2. Sun-dried tomatoes have a large number of nutritional benefits.
Tomatoes are packed with many health benefits. They are primarily comprised of the antioxidant lycopene, decreasing your risk of bladder, lung, prostate, skin, and stomach cancers. Lycopene also aids in reducing the risk of coronary artery disease. Also, one cup of sun-dried tomatoes will provide you with protein, fiber, and potassium, which is essential for heart health and tissue repair. Sun-dried tomatoes are rich in vitamins A and K. You can use them as a pizza topping, tangy addition to salads, or can be snacked on out of the bag. There is sure to be a way that you can incorporate them into your meals.
Carrots are an excellent source of vitamin A, vitamin C, vitamin K, potassium, and fiber.

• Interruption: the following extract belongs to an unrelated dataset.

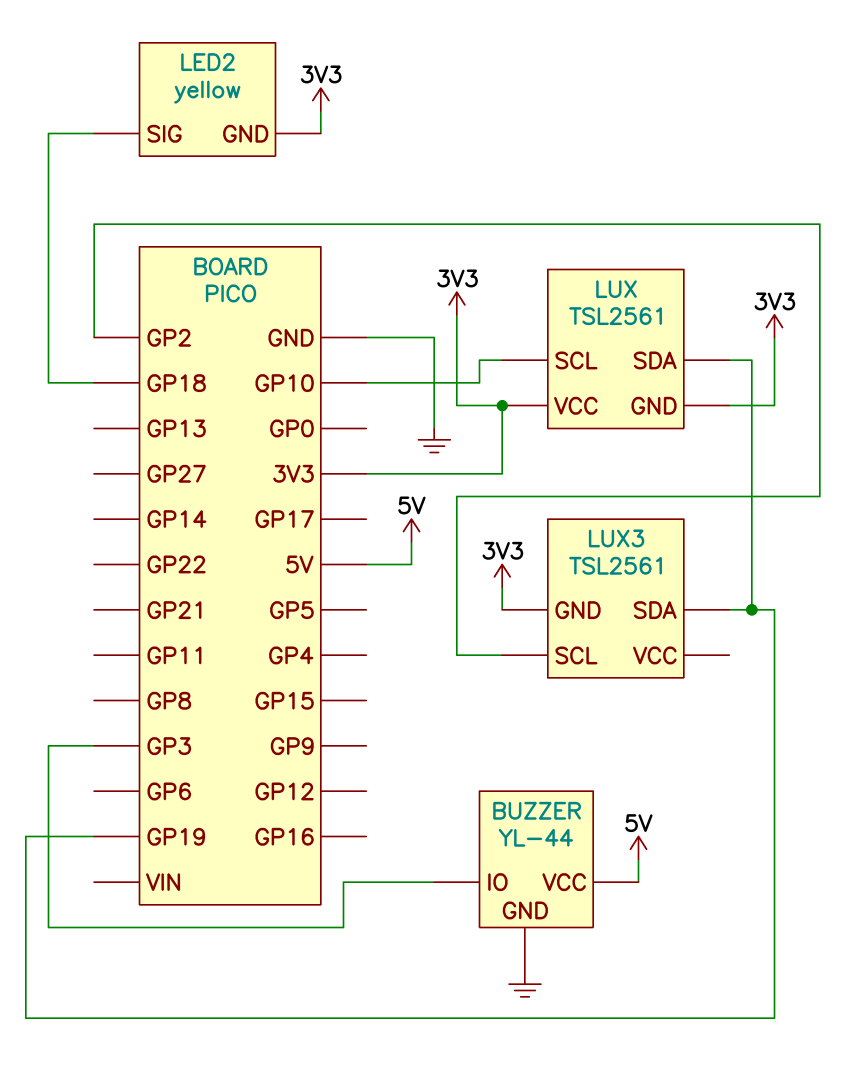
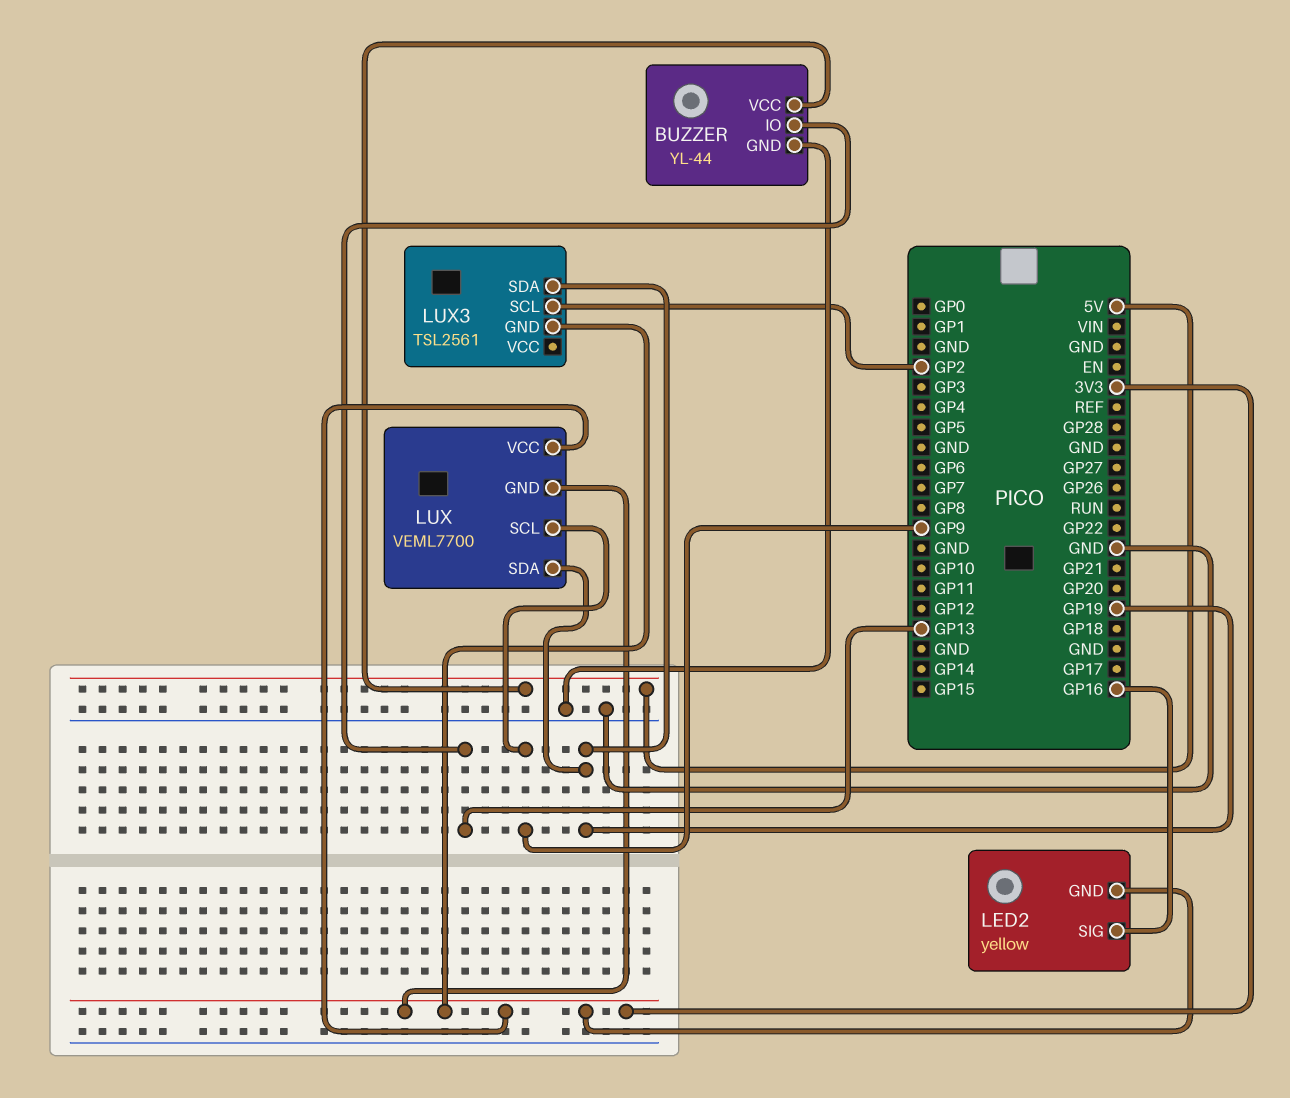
BUZZER pin IO: GP3 -> GP13
LED2 pin SIG: GP18 -> GP16
LUX: TSL2561 -> VEML7700
LUX pin SCL: GP10 -> GP9

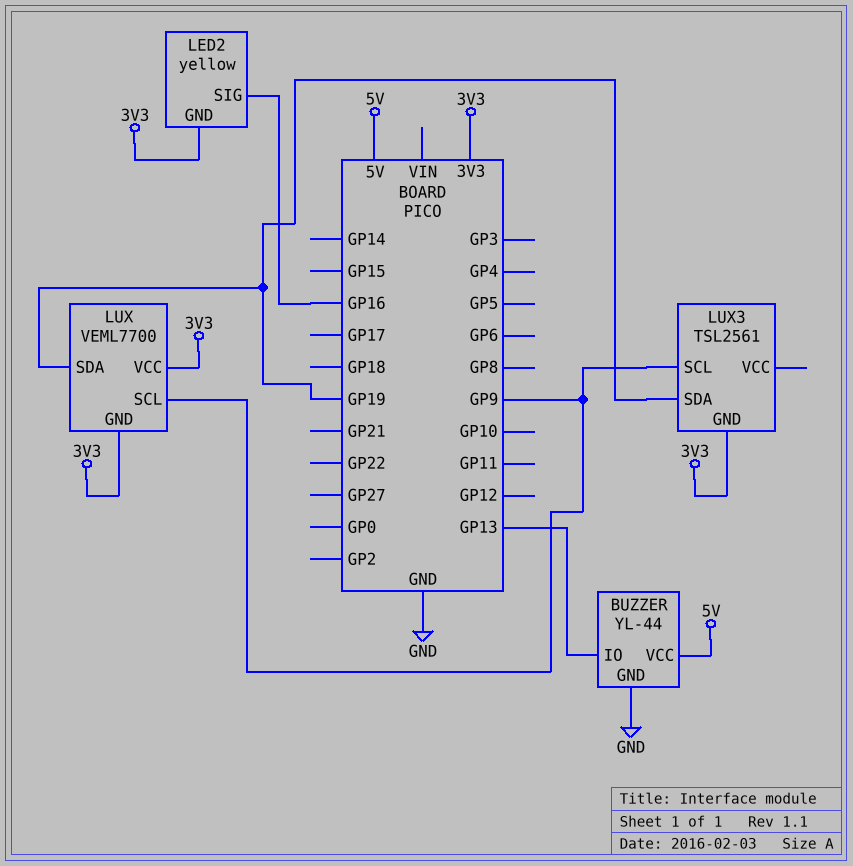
LUX3 pin SCL: GP2 -> GP9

They also contain beta-carotene, the compound that gives carrots their orange hue. Beta-carotene has been linked to a decreased risk of developing certain types of cancer, such as breast and lung cancer. Another related compound found in carrots is alpha-carotene, which also aids in reducing the risk of cancer. Beta-carotene and alpha-carotene are carotenoids that our bodies convert to vitamin A, which is vital for immune function, maintaining healthy cells, and activating carcinogen-metabolizing enzymes. Carrots can be consumed in various ways, as a snack or as part of a meal. They can also be eaten raw or cooked.